Today’s year seven update included a trip to Kwa-Mashu to showcase Unilever’s School Hygiene and Sanitation Programme. Next stop was a visit to a Spaza shop, highlighting the company’s Township Job Creation Development Programme, concluded by an OLA Vendor Presentation.
“Today was an example of Unilever’s work in action and how these programmes are helping the company move towards achieving their goals,” explains Marquet.
Unilever’s top six brands are Sustainable Living brands, and Unilever research shows us that 54% of consumers want to buy sustainable products and 1/3rd of them are already doing so.

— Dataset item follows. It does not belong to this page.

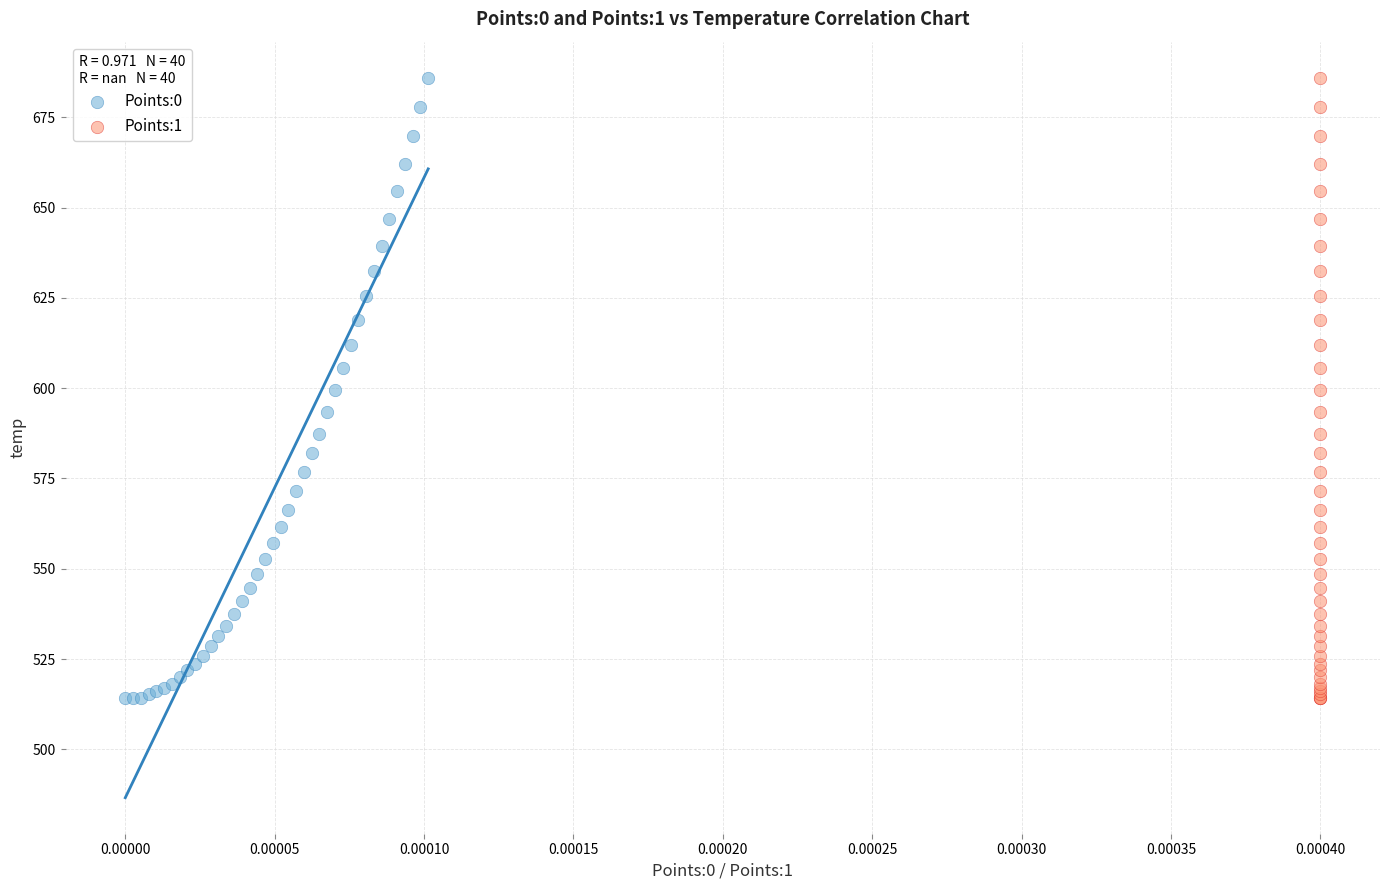

What are all the series names shown in the legend?

Points:0, Points:1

The USLP is the company’s key differentiator to build trust and reputation, and the results yield the following:
- Operating sustainably future-proofs the supply chain against the risks associated with climate change and water scarcity. It lowers risk.

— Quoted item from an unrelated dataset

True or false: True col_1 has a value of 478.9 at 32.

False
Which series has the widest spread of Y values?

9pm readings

- The USLP delivers savings to our business. For example, by using less energy, Unilever avoids energy costs in factories of more than €490 million since 2008. And by using fewer materials and producing less waste, the company has avoided costs of over €260 million over the same period.
- Building trust and becoming the No. 1 graduate employer of choice in the FMCG sector across 44 countries.
- Our Sustainable Living brands delivered 70% of our growth in 2017.
Marquet adds: “We have much to do before reaching our 2020 goals, but what we have achieved thus far is a proud moment for me and the amazing teams that work behind the scenes. Many of our dedicated people work tirelessly on projects that are helping us reach our goals.”
Some of the projects helping to make a sustainable difference are:
Sunlight water saving programme
Focused on raising awareness of water security and water saving
Lifebuoy- helping a child reach 5
Handwashing with soap, a key intervention in saving lives.
Improving thousands of lives through job creation, economic empowerment and capability building
Vaseline healing project
By 2020, Vaseline will help the skin of 5 million people affected by poverty and emergencies
Domestos: cleaner toilets, brighter future
Helping to capacitate schools as institutions to establish and maintain clean and usable toilets for school children.
National school hygiene and sanitation programme
Unilever and the Department of Basic Education have entered into a 5-year partnership to reach 15 000 schools per year with a hygiene and sanitation behaviour change programme
Development of township spazas
SA employment sits at 27%. With Unilever’s model, the aim is to employ sales people and develop their capabilities
Climate change programme – planting 1 000 000 trees and conversion of waste to school desks
OMO dig desk renewed project
Providing desks for underprivileged children across SA made from multi-layer waste
Provide holistic care for children living without parents or household figures
Unilever centre for environmental water quality (UCEWQ)
An established partnership with Rhodes university and the water research commission, looking at access to clean, safe water.
As a responsible corporate citizen, Unilever believes in making a positive difference, not only to those who use its products, but also to the communities in which it operates. The company ensures that its sustainability programmes extend further than what’s good for the company and always considers what’s good for all involved.